** Opening INFORMATION SHOWN block **

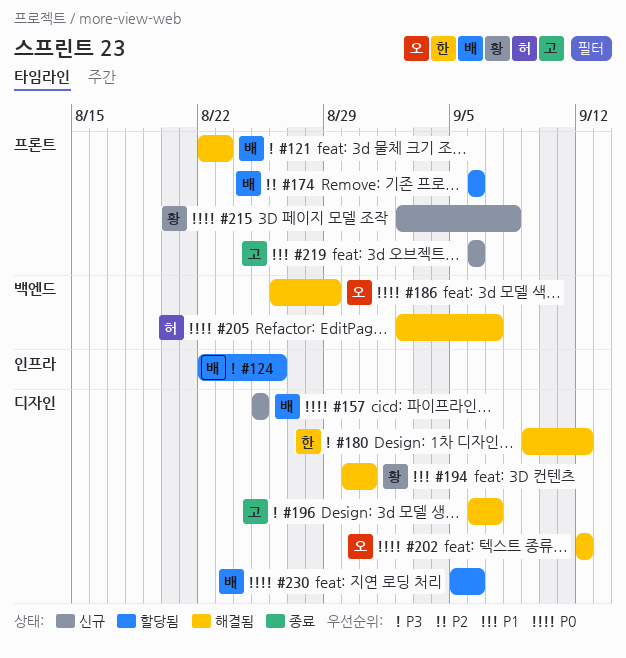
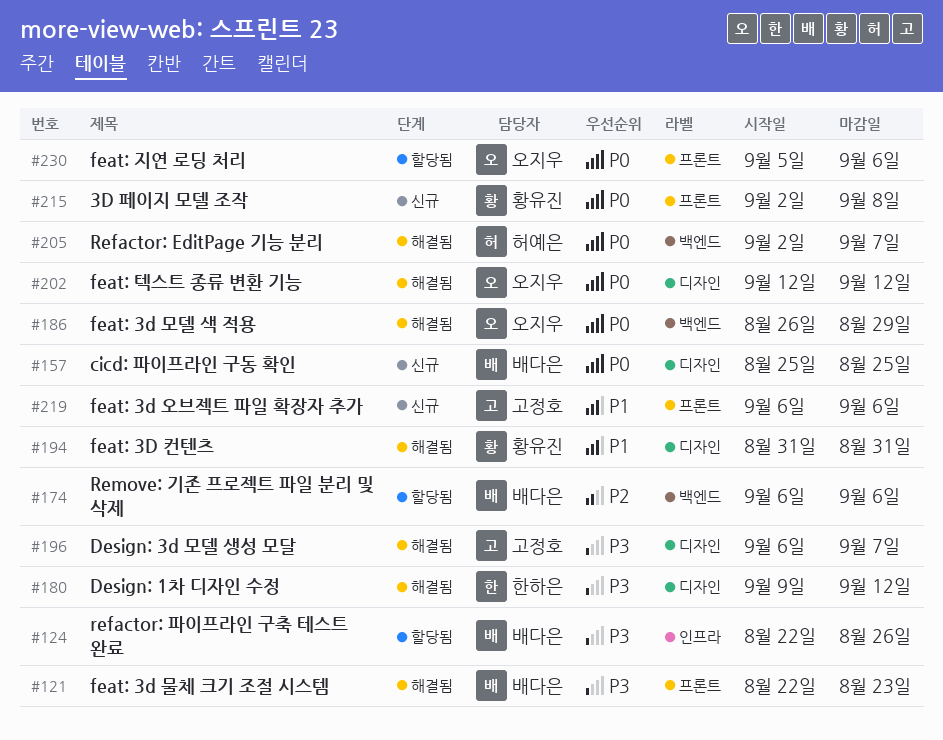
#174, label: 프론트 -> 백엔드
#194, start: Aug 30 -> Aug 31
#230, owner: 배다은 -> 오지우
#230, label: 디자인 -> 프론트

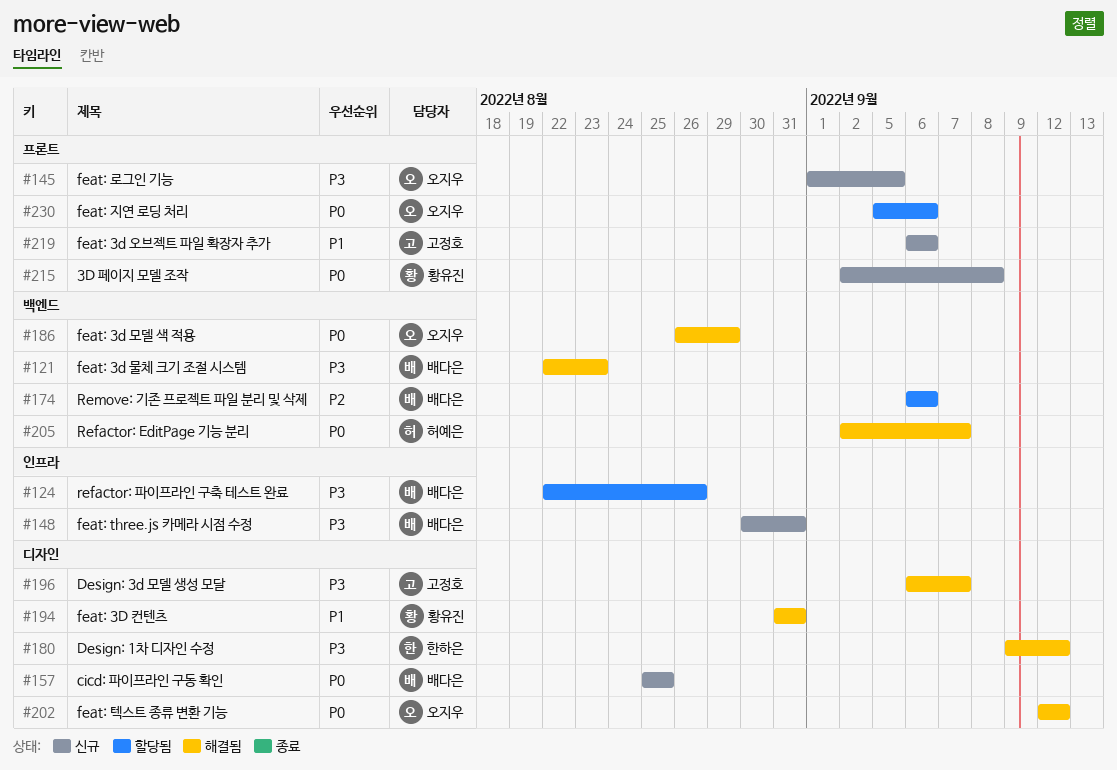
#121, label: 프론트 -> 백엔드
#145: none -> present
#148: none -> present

** Closing INFORMATION SHOWN block **

* DIRECTIONS FOR THIS TASK
Each line of the data in which the string "label" appears needs to be copied.

* PROBLEM SOLUTION
#174, label: 프론트 -> 백엔드
#230, label: 디자인 -> 프론트
#121, label: 프론트 -> 백엔드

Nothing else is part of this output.